***** Supplied material
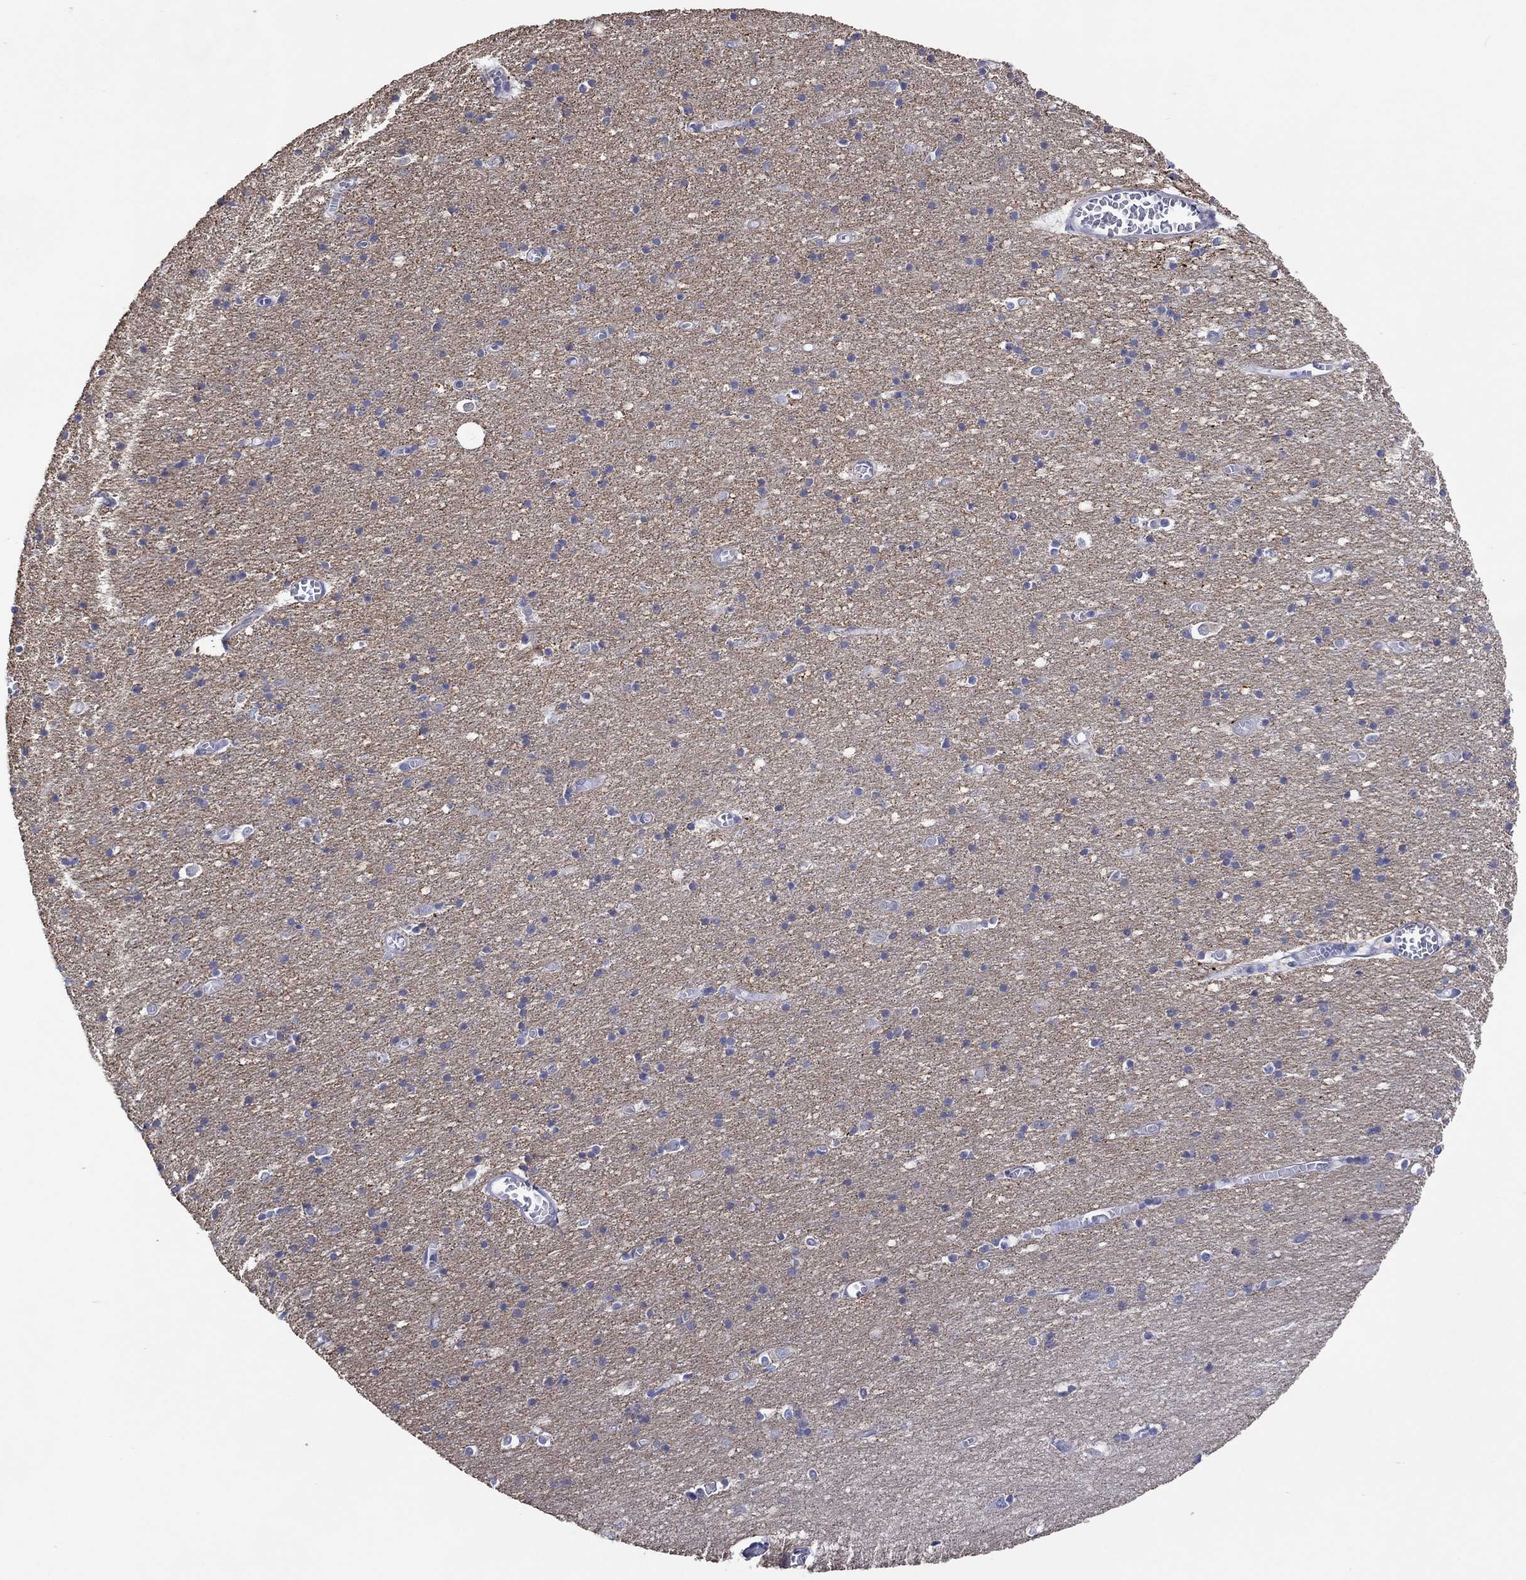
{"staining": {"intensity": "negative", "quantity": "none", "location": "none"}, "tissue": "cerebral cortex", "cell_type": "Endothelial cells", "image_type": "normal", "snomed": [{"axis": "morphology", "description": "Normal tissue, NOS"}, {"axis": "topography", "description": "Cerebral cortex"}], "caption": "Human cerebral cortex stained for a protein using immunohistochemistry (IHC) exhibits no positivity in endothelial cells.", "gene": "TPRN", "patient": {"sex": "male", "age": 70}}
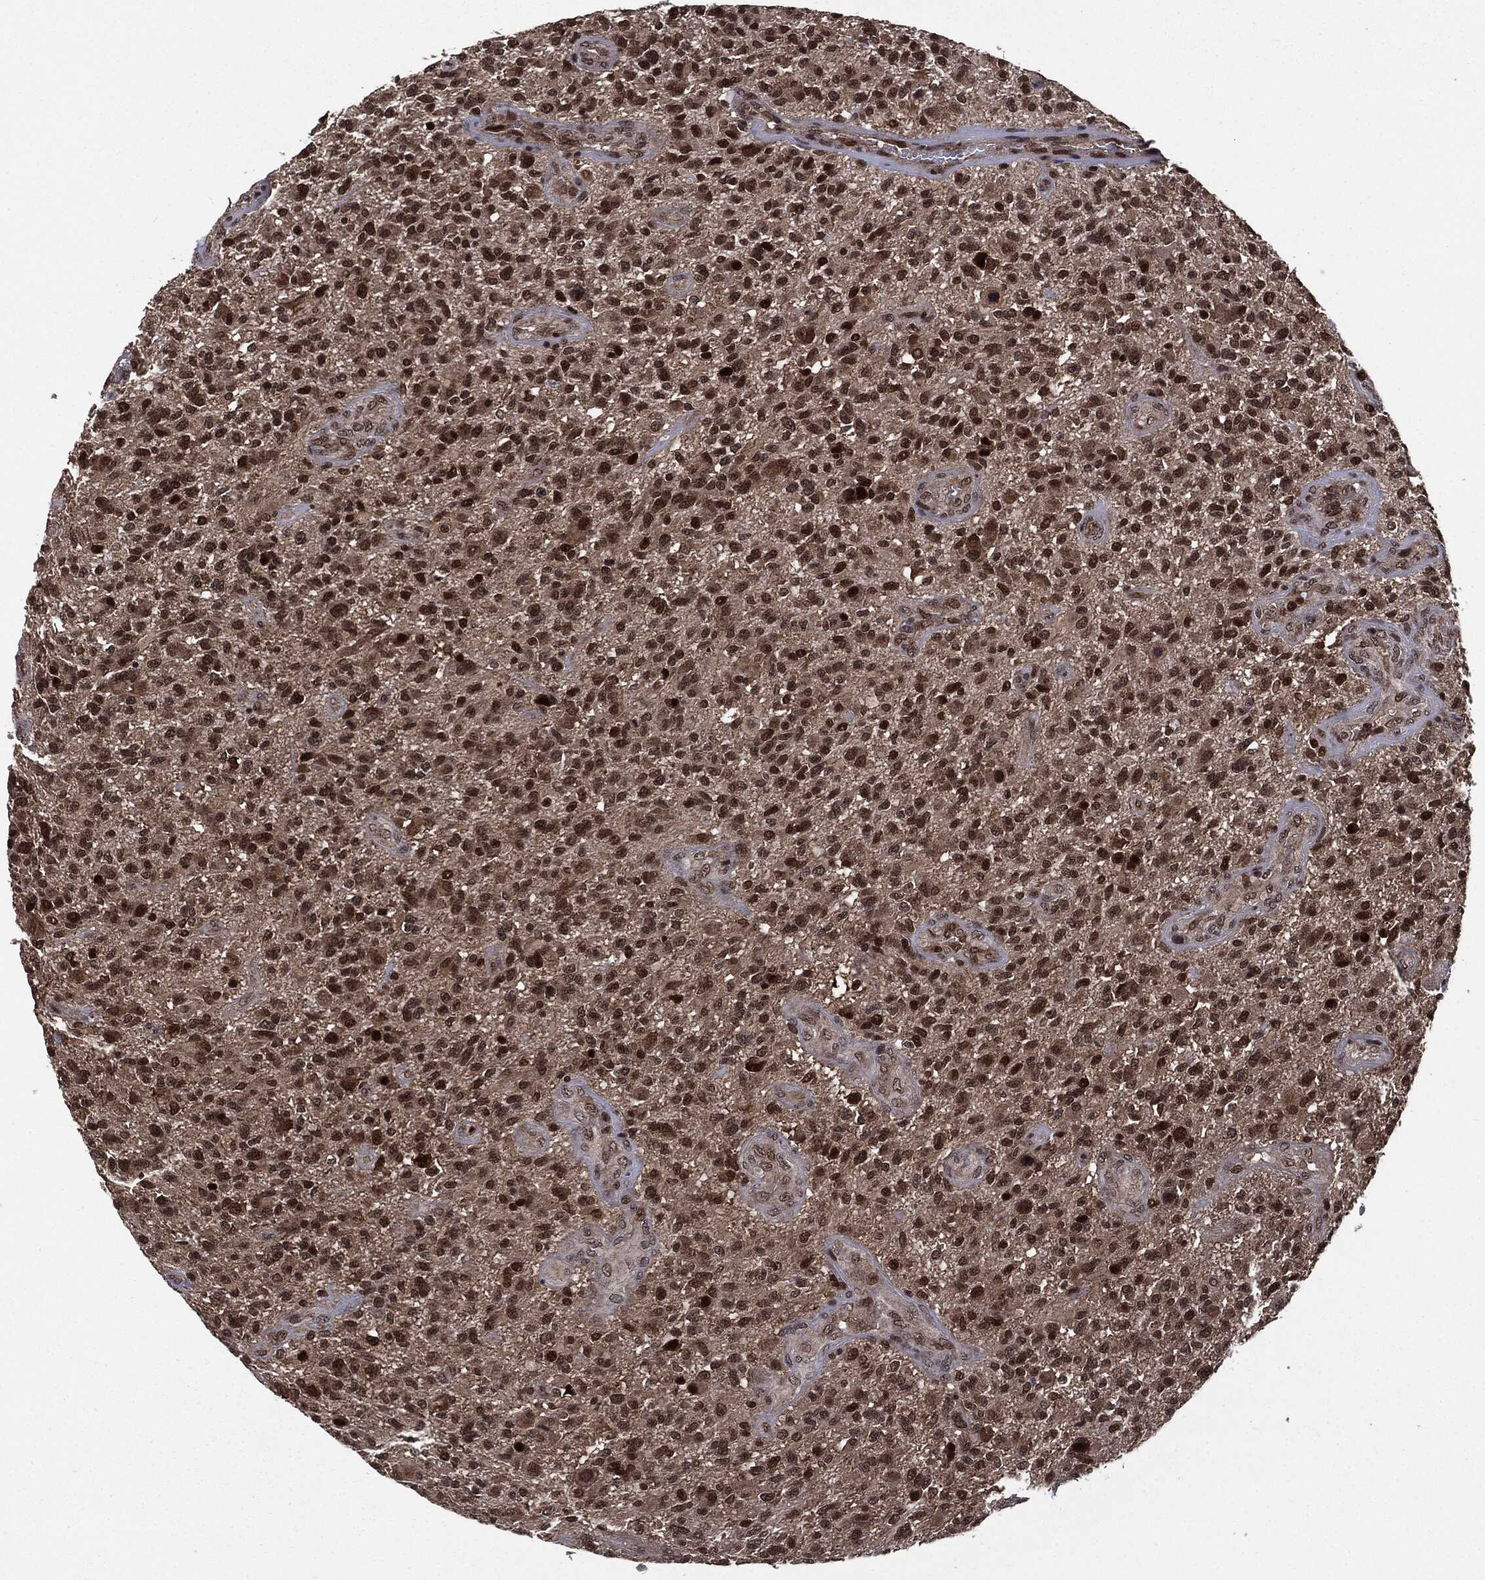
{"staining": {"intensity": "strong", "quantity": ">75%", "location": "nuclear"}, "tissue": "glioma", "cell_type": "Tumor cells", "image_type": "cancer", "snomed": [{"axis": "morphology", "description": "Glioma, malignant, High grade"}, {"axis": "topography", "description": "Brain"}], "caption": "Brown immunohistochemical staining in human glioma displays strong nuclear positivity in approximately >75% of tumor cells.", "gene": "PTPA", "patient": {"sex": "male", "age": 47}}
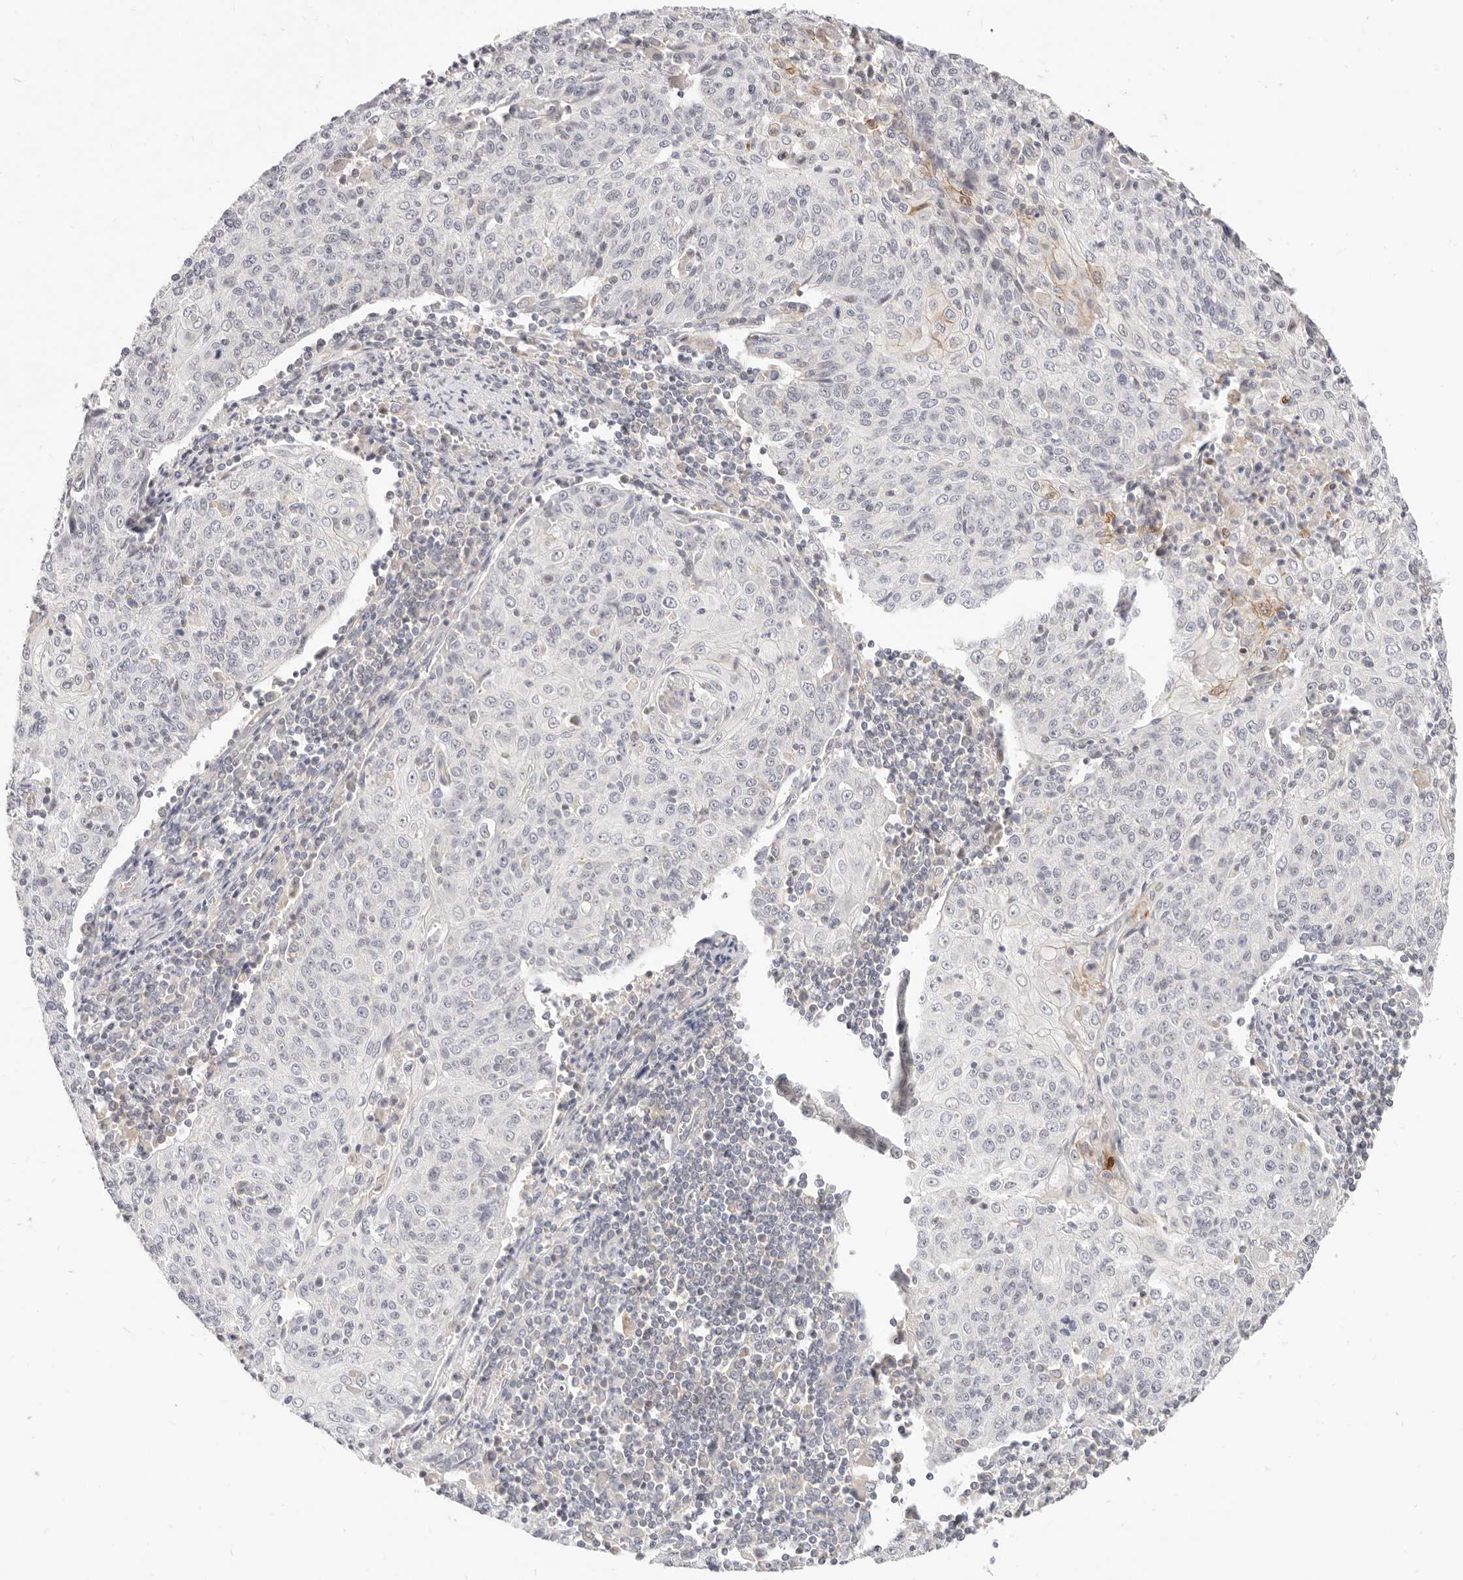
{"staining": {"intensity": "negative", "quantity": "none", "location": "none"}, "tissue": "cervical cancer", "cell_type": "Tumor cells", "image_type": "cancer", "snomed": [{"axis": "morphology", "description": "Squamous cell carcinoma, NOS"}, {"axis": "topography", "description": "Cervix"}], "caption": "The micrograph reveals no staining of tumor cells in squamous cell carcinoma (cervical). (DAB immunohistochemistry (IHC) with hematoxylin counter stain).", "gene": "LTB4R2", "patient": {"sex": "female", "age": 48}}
**********
_Instructions for the task_: Wherever the string "none" turns up in the material, copy the whole line.

_Result_:
{"staining": {"intensity": "negative", "quantity": "none", "location": "none"}, "tissue": "cerebral cortex", "cell_type": "Endothelial cells", "image_type": "normal", "snomed": [{"axis": "morphology", "description": "Normal tissue, NOS"}, {"axis": "topography", "description": "Cerebral cortex"}], "caption": "Human cerebral cortex stained for a protein using immunohistochemistry (IHC) exhibits no positivity in endothelial cells.", "gene": "TPRN", "patient": {"sex": "male", "age": 70}}
{"staining": {"intensity": "negative", "quantity": "none", "location": "none"}, "tissue": "cervical cancer", "cell_type": "Tumor cells", "image_type": "cancer", "snomed": [{"axis": "morphology", "description": "Squamous cell carcinoma, NOS"}, {"axis": "topography", "description": "Cervix"}], "caption": "The micrograph reveals no staining of tumor cells in squamous cell carcinoma (cervical). (DAB immunohistochemistry (IHC) with hematoxylin counter stain).", "gene": "LTB4R2", "patient": {"sex": "female", "age": 48}}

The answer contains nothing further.